# Camping on Cape Cod?



## vwbug1971 (Jan 12, 2005)

Anyone have any info.  I'd really like to sleep right on the sand of a beach.  Anyone know if this is legal? I'd prefer to completely not be in a campground (you know, camp where i want....just me, some friends and the beach)

I have posted here once before about hiking and camping on the appalachian trail and you guys were a great source of information.  hopefully you can help me out with this too


----------



## smitty77 (Jan 13, 2005)

I don't know when you plan on going, but during the summer I know camping in an RV is allowed on the Cape Cod National seashore.  My ex-landlords used to stay there all summer in their Winnebago.  His wife would tow his tuna boat down with their Suburban, and he'd use the suv to literally drag the boat down the beach to the water every morning and go tuna fishing.  What a life!
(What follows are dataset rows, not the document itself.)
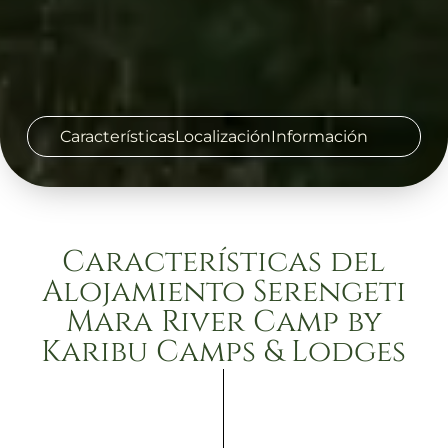
Características
Localización
Información
Características del
Alojamiento Serengeti
Mara River Camp by
Karibu Camps & Lodges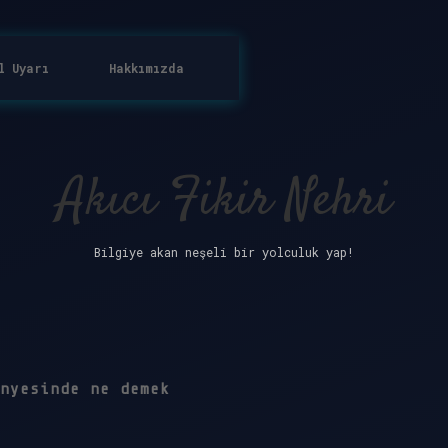
l Uyarı
Hakkımızda
Akıcı Fikir Nehri
Bilgiye akan neşeli bir yolculuk yap!
nyesinde ne demek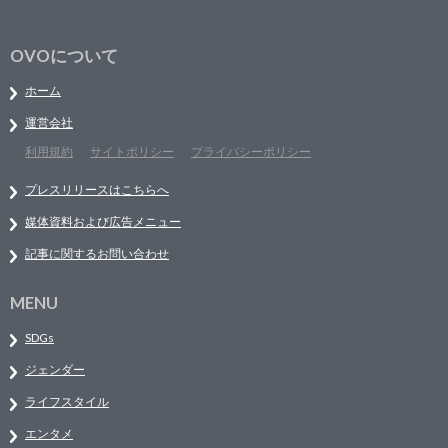
OVOについて
ホーム
運営会社
利用規約
サイトポリシー
プライバシーポリシー
プレスリリースはこちらへ
媒体資料および広告メニュー
記事に関するお問い合わせ
MENU
SDGs
ジェンダー
ライフスタイル
エンタメ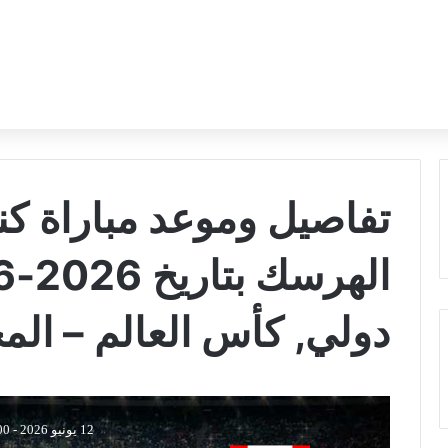
تفاصيل وموعد مباراة كند
دولي, كأس العالم – ال
12 يونيو 2026
-
:00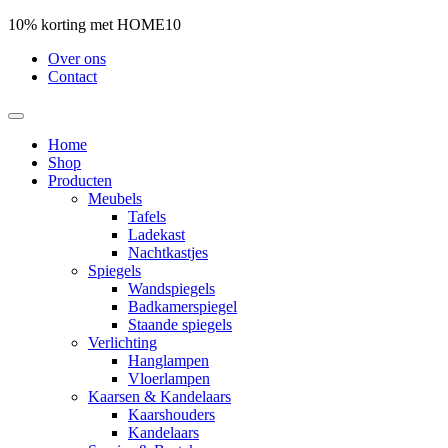
10% korting met HOME10
Over ons
Contact
Home
Shop
Producten
Meubels
Tafels
Ladekast
Nachtkastjes
Spiegels
Wandspiegels
Badkamerspiegel
Staande spiegels
Verlichting
Hanglampen
Vloerlampen
Kaarsen & Kandelaars
Kaarshouders
Kandelaars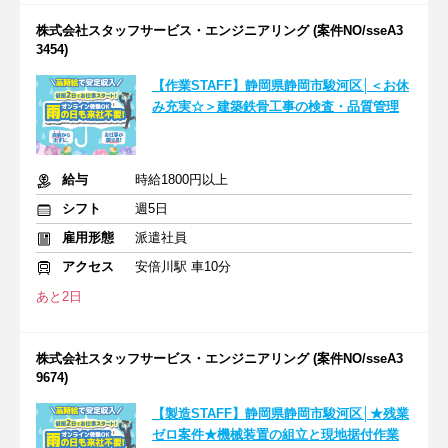
株式会社スタッフサービス・エンジニアリング (案件NO/sseA3
3454)
【作業STAFF】静岡県静岡市駿河区│＜お休
み充実☆＞建築鉄骨工事の検査・品質管理
給与
時給1800円以上
シフト
週5日
雇用形態
派遣社員
アクセス
安倍川駅 車10分
あと2日
株式会社スタッフサービス・エンジニアリング (案件NO/sseA3
9674)
【製造STAFF】静岡県静岡市駿河区│★残業
ゼロ案件★機械装置の組立と現地据付作業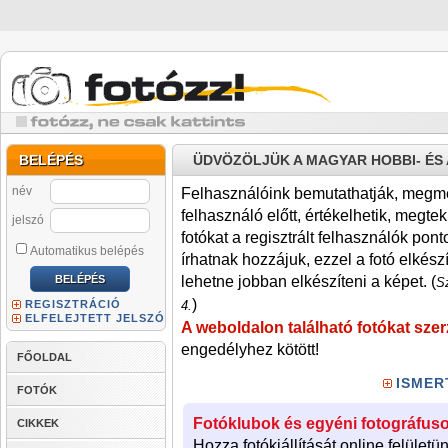
BELÉPÉS
ÜDVÖZÖLJÜK A MAGYAR HOBBI- É
név
Felhasználóink bemutathatják, megmére
felhasználó előtt, értékelhetik, megteki
jelszó
fotókat a regisztrált felhasználók pont
Automatikus belépés
írhatnak hozzájuk, ezzel a fotó elkész
lehetne jobban elkészíteni a képet. (
Sz
)
REGISZTRÁCIÓ
4.
ELFELEJTETT JELSZÓ
A weboldalon található fotókat szer
engedélyhez kötött!
FŐOLDAL
ISMER
FOTÓK
Fotóklubok és egyéni fotográfuso
CIKKEK
Hozza fotókiállítását online felületü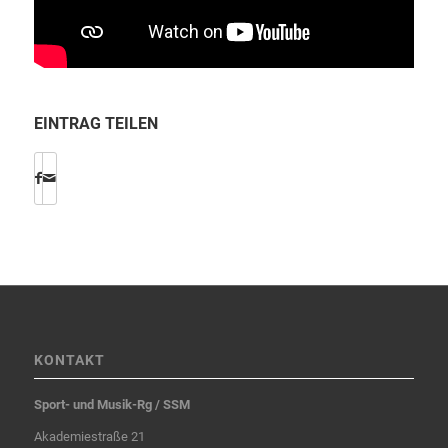
EINTRAG TEILEN
KONTAKT
Sport- und Musik-Rg / SSM
Akademiestraße 21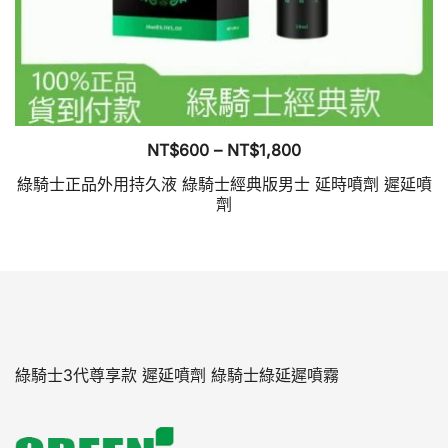
面
選
擇
選
項
價
NT$
600
–
NT$
1,800
格
綠騎士正品外用持久液 綠騎士經典版男士 延時噴劑 遲延噴
範
劑
圍：
此
NT$600
產
到
品
NT$1,800
有
多
種
綠騎士3代尊享款 遲延噴劑 綠騎士綠延遲噴霧
款
式。
可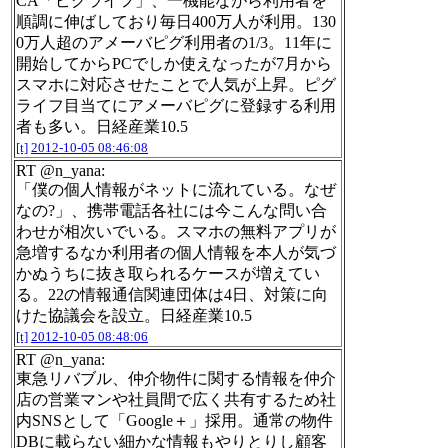
CA「ピグライフ」、一機能ながら利用者を
順調に伸ばしており毎日400万人が利用。130
0万人超のアメーバピグ利用者の1/3。11年に
開始してからPCでしか使えなったが7月から
スマホに対応させたことで人気が上昇。ピグ
ライフ目当てにアメーバピグに登録する利用
者も多い。日経産業10.5
[t]
2012-10-05 08:46:08
RT @n_yana:
「僕の個人情報がネットに流れている。なぜ
なの?」、携帯電話各社には今こんな問い合
わせが相次いでいる。スマホの無料アプリが
急増するなか利用者の個人情報を本人が気づ
かぬうちに抜き取られるケースが増えてい
る。22の情報通信関連団体は4日、対策に向
けた協議会を設立。日経産業10.5
[t]
2012-10-05 08:48:06
RT @n_yana:
東急リバブル、仲介物件に関する情報を仲介
店の営業マンや社員間で広く共有するため社
内SNSとして「Google＋」採用。通常の物件
DBに載らない細かな情報もやりとりし顧客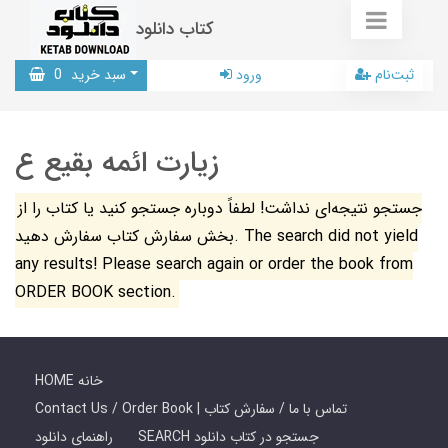
کتاب دانلود
ثبت‌نام
ورود
سبد خرید
0
زیارت ائمه بقیع ع
جستجو نتیجه‌ای نداشت! لطفاً دوباره جستجو کنید یا کتاب را از
بخش سفارش کتاب سفارش دهید. The search did not yield
any results! Please search again or order the book from
ORDER BOOK section.
HOME خانه
Contact Us / Order Book | تماس با ما / سفارش کتاب
SEARCH جستجو در کتاب دانلود
راهنمای دانلود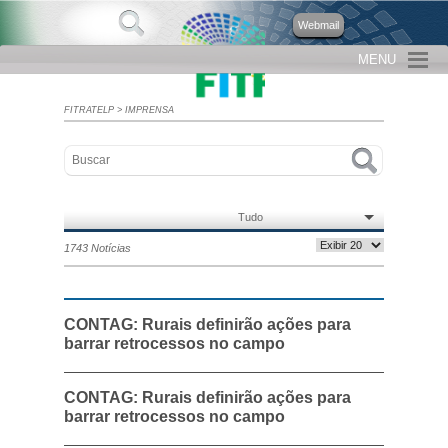
Webmail
MENU
FITRATELP
>
IMPRENSA
Tudo
1743 Notícias
CONTAG: Rurais definirão ações para
barrar retrocessos no campo
CONTAG: Rurais definirão ações para
barrar retrocessos no campo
Just a quick search on google found this:
http://www.hikercentral.com/parks/caco/ - says no camping, just RVs
http://www.nps.gov/caco/pphtml/facilities.html

Hope these help.

Smitty


----------



## Elk Oil (Jan 13, 2005)

I looked into this myself a few years ago.  The entire shore line out toward the end of the Cape is designated National Seashore.  You cannot camp on it anywhere.  I spoke to a National Parks Ranger during a trip to Truro and she gave me this news.    

Unless the regulations have changed, it's still this way.  I'd suggest getting the latest by contacting the local ranger district office down there, though.


----------



## Max (Jan 13, 2005)

Camping is allowed in self-contained vehicles only.  Here are the guidelines:

http://www.nps.gov/caco/activities/oversand/camping.html


----------



## beswift (Jan 15, 2005)

*Cape cod.*

Let's see, if you can find a place where no one notices, you can camp on the 
Cape.  What you actually should do is look into Myles Standish State Park.  It's vast, it's unknown and it is beautiful!!!  There's also Nickerson State Park.  What most people don't understand is that the fresh water ponds on the Cape are not only plentiful but quite enjoyable.  Everyone crouds down to the salt shore leaving the lakes and ponds free.  Nevertheless, if you sneak around you can find plenty of places to sleep out on the Cape shore.  I've spent most of my life doing it.  Your best approach would be to take a girl with you.


----------